• _SUPPLIED RECORDS_
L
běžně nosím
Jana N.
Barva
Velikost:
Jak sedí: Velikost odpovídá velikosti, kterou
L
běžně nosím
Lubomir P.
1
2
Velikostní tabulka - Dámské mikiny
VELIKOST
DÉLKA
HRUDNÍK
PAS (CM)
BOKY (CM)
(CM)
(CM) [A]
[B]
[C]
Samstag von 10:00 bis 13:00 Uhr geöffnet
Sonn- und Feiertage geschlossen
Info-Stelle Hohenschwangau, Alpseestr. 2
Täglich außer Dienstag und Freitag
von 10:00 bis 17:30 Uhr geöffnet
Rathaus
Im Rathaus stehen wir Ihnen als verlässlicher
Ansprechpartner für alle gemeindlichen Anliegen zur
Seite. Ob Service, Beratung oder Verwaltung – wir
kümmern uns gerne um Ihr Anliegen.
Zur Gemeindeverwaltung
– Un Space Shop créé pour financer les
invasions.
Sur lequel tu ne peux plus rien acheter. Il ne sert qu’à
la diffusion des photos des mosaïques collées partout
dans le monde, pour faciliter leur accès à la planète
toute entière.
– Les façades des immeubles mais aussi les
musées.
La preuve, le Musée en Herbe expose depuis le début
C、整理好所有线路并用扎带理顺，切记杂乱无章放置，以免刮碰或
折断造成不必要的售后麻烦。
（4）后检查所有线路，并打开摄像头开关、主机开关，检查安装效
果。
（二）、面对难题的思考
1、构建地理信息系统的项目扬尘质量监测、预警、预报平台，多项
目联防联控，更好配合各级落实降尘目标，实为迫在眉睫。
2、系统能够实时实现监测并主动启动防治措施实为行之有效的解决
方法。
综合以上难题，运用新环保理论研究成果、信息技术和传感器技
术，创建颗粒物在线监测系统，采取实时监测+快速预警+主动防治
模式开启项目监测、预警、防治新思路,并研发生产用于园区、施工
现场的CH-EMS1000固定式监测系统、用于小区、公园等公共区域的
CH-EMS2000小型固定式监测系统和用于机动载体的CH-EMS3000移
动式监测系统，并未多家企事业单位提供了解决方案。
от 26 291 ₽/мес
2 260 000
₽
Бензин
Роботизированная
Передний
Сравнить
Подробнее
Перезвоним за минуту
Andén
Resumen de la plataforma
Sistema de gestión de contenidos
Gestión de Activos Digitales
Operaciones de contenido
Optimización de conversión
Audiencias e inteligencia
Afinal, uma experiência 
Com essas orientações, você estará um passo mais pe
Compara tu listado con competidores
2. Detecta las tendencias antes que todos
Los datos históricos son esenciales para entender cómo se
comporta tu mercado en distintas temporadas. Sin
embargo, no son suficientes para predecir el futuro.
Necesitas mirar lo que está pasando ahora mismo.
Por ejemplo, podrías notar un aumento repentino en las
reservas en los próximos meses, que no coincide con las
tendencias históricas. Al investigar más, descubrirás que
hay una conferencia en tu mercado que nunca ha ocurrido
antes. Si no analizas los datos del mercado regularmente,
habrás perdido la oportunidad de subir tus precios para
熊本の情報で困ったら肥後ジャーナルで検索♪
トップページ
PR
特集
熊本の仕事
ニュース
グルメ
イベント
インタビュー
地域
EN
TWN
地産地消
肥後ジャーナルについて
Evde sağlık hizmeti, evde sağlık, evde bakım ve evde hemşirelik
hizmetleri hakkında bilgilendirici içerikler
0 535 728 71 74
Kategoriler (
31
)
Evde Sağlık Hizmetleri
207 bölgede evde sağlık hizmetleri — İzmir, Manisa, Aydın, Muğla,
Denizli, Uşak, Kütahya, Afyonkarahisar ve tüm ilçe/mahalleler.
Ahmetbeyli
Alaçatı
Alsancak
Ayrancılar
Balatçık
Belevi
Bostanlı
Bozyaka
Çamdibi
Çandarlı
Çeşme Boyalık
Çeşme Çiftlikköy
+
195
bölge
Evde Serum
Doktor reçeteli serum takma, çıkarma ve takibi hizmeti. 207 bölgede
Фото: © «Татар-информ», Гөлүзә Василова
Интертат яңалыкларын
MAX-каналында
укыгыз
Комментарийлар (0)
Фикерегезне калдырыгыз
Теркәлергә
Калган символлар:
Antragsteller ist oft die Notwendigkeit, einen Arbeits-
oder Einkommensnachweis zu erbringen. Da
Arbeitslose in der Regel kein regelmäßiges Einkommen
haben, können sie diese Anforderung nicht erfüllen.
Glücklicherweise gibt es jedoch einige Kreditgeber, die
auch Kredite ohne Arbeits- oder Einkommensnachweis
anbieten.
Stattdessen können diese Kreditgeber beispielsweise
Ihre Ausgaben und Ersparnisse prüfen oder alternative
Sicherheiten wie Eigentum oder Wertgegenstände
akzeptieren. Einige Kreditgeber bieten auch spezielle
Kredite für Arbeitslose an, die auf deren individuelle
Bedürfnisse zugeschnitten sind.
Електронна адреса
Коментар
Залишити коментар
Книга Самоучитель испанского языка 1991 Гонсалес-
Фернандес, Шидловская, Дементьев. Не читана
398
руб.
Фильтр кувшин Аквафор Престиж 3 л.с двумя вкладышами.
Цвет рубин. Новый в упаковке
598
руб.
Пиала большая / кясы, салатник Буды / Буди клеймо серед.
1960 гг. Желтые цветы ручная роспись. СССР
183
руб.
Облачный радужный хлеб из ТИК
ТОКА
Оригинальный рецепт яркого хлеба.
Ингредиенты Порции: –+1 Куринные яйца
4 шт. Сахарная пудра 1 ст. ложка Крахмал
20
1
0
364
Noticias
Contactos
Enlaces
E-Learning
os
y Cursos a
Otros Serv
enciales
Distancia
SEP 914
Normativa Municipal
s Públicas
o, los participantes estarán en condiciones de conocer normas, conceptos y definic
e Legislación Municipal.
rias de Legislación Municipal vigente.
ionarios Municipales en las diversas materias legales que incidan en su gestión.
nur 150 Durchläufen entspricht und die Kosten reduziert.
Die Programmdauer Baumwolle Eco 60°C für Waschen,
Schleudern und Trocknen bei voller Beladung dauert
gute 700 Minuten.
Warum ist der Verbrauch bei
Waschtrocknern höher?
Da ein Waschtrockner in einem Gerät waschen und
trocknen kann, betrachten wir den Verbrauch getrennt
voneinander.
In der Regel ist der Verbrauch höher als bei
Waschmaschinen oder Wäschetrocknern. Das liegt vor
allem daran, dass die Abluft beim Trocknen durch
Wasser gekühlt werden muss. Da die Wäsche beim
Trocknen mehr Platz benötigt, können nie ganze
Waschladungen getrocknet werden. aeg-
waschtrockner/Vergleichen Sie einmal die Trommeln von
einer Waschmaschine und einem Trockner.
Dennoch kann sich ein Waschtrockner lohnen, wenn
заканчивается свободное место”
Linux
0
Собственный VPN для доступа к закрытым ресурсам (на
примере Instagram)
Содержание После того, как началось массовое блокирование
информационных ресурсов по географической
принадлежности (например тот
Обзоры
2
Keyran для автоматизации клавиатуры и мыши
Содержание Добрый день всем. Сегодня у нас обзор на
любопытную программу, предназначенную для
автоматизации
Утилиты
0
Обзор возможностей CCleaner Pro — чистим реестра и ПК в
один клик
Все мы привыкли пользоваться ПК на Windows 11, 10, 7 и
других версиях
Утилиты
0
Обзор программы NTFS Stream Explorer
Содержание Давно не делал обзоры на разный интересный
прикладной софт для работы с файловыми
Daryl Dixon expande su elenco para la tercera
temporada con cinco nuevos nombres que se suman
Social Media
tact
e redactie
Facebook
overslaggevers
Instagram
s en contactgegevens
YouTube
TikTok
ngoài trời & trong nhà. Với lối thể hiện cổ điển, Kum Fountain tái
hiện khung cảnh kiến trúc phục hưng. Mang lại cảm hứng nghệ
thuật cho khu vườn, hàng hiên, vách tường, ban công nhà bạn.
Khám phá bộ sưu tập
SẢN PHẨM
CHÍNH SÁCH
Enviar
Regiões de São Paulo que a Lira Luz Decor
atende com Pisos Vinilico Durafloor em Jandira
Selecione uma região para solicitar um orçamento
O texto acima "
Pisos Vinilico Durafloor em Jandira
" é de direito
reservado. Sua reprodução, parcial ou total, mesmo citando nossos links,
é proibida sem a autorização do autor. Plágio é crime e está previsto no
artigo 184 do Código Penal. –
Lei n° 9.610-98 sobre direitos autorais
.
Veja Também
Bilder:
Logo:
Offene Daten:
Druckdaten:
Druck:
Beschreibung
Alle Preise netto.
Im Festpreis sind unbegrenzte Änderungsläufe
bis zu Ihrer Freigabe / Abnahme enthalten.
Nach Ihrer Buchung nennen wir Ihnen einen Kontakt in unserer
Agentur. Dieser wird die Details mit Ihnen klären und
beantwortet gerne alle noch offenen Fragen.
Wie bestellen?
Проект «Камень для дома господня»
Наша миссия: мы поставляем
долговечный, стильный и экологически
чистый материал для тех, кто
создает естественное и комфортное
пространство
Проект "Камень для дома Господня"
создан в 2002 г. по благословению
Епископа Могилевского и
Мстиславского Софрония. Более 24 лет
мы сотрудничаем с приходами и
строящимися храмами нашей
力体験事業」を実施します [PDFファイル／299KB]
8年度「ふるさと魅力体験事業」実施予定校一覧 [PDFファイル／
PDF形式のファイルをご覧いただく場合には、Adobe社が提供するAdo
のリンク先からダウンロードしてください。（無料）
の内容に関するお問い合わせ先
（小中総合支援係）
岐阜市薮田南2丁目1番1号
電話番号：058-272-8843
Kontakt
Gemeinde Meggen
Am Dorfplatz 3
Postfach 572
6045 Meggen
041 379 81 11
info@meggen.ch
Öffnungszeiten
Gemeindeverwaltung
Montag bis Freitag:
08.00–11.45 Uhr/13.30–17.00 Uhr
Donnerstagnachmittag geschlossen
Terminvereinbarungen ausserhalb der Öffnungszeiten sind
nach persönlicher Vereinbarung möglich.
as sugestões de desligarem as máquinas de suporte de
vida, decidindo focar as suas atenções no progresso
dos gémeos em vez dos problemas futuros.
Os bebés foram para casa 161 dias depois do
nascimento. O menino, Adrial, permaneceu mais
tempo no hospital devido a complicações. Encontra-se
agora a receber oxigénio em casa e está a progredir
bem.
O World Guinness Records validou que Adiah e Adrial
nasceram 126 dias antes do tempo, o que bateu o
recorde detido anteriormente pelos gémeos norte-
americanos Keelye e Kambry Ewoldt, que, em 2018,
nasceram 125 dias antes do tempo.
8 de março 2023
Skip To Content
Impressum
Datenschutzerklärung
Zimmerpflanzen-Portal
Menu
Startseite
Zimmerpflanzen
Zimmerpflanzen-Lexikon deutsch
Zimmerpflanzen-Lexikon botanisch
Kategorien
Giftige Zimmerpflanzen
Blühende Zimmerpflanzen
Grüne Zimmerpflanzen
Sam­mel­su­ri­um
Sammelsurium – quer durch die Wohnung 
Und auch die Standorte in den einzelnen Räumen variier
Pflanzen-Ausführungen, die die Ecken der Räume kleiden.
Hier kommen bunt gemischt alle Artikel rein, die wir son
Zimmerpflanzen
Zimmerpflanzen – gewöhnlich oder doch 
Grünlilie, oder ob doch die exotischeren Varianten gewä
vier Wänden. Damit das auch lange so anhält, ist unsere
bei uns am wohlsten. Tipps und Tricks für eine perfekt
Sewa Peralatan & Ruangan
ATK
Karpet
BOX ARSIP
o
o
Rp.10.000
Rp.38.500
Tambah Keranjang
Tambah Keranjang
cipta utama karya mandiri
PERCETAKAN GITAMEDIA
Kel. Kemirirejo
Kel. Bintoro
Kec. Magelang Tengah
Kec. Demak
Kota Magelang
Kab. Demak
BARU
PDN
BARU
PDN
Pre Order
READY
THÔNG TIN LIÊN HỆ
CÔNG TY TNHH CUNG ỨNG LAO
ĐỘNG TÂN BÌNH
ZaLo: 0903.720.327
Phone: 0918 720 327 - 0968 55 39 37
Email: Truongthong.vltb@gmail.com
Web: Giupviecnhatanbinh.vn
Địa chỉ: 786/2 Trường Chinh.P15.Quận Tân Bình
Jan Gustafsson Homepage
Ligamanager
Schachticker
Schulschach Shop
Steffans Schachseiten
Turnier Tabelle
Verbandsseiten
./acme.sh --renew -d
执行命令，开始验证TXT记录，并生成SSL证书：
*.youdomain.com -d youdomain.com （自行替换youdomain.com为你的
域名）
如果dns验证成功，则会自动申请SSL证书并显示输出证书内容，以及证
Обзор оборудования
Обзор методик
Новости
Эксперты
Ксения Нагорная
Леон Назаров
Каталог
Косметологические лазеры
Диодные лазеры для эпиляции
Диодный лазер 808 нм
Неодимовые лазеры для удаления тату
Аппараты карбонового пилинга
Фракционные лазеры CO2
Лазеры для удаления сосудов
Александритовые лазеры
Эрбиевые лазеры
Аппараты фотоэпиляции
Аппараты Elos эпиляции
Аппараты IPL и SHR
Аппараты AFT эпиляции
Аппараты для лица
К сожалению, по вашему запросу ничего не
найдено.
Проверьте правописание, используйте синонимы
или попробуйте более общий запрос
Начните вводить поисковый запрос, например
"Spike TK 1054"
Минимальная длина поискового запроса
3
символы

• _TASK_
The answer must be one number: how many lines in the records above contain "Arbeitslose".

• _RESPONSE TO THIS TASK_
2